Many people begin gardening not only as a means to grow healthy and nutritious fruits and vegetables, but to also save money. Growing a crop of your favorite vegetables can be an absolute delight, as can herbs and flowers for the garden. However, each season, growers with limited space may find themselves left with unused garden seeds. In many cases, these seeds are stored away for safekeeping, slowly accumulating with what many the gardening community refer to as a “seed stash.” So are old seeds still good for planting or is it better to acquire more? Read on to find out.
Understanding Seed Expiration Dates
If you look on the back of your seed packet, there should be some type of dated information, at least with most reputable sources. For example, it may have a “packed for” date, which is typically when the seeds were packed, not necessarily when they were harvested. As with many items you find at the grocery store, you may have “sell by” or “best by” date, which normally indicates the end of the year those seeds were packed.
Additionally, many seed packages include a “sow by” date, which doesn’t represent the freshness of the seeds but rather the resulting validity of a germination test previously conducted prior to packaging.
While some may wonder whether or not it is safe to plant seeds that have passed their expiration dates, we know that planting expired seeds will not impact the outcome of the final plant grown from that seed. So, will expired seeds grow? Yes. Plants grown from expired seed packets will grow to produce healthy and fruitful harvests, just as their younger counterparts. With this in mind, one may be left to wonder then, when do old seeds expire? More importantly, why do we need seed expiration dates?
Although seeds do not technically “go bad,” expiration dates are used on seed packaging as a measure of the likelihood that the seeds will be viable. Depending upon the type of seeds, environmental conditions, and the manner in which the seeds have been stored, the germination rate of older seed packets may be greatly impacted.

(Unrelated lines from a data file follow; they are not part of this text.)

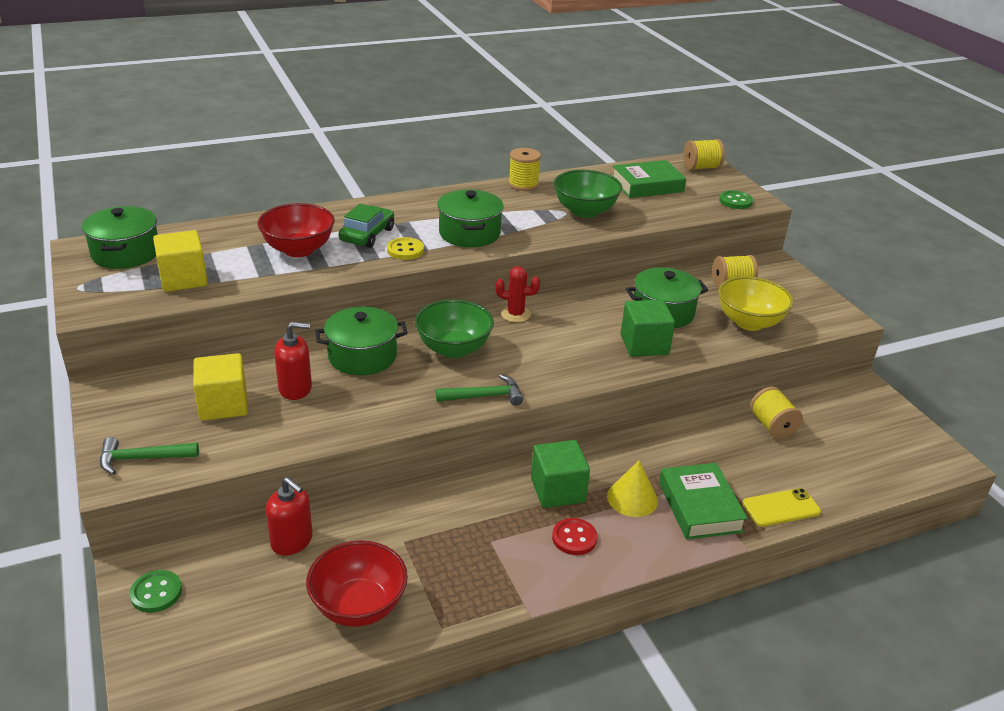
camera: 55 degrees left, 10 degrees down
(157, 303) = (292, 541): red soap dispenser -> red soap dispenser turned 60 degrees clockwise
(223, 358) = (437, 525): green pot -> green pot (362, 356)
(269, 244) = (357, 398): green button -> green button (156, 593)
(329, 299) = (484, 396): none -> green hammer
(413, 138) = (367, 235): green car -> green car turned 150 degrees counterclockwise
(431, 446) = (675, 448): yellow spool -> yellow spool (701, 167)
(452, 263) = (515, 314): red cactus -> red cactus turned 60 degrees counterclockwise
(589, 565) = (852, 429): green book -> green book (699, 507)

The best storage conditions for seed packets require a dark, dry, and cool location. For this reason, many growers choose to store plant seeds in airtight jars in places such as refrigerators or in cellars or basements. Many may also add rice grains to the jars to discourage the presence of moisture.
While proper storage conditions will help to prolong the lifespan of seeds, the viability of many types of seeds will begin to decline regardless. Some seeds will maintain high germination rates for up to five years but others, such lettuce, will lose vigor as soon as one year in storage.
Are Old Seeds Still Good?
Before planting with expired seed, there are some steps to take to check whether or not germination will be successful. When wondering, “will expired seeds grow,” gardeners can conduct a simple germination test.
To test the viability from a seed packet, simply remove about ten seeds from the packet. Moisten a paper towel and place the seeds into it. Place the damp paper towel into a zip-lock bag. Leave the bag at room temperature for ten days. After ten days, check the germination of the seed. Germination rates of at least 50% indicate a moderately viable packet of seeds.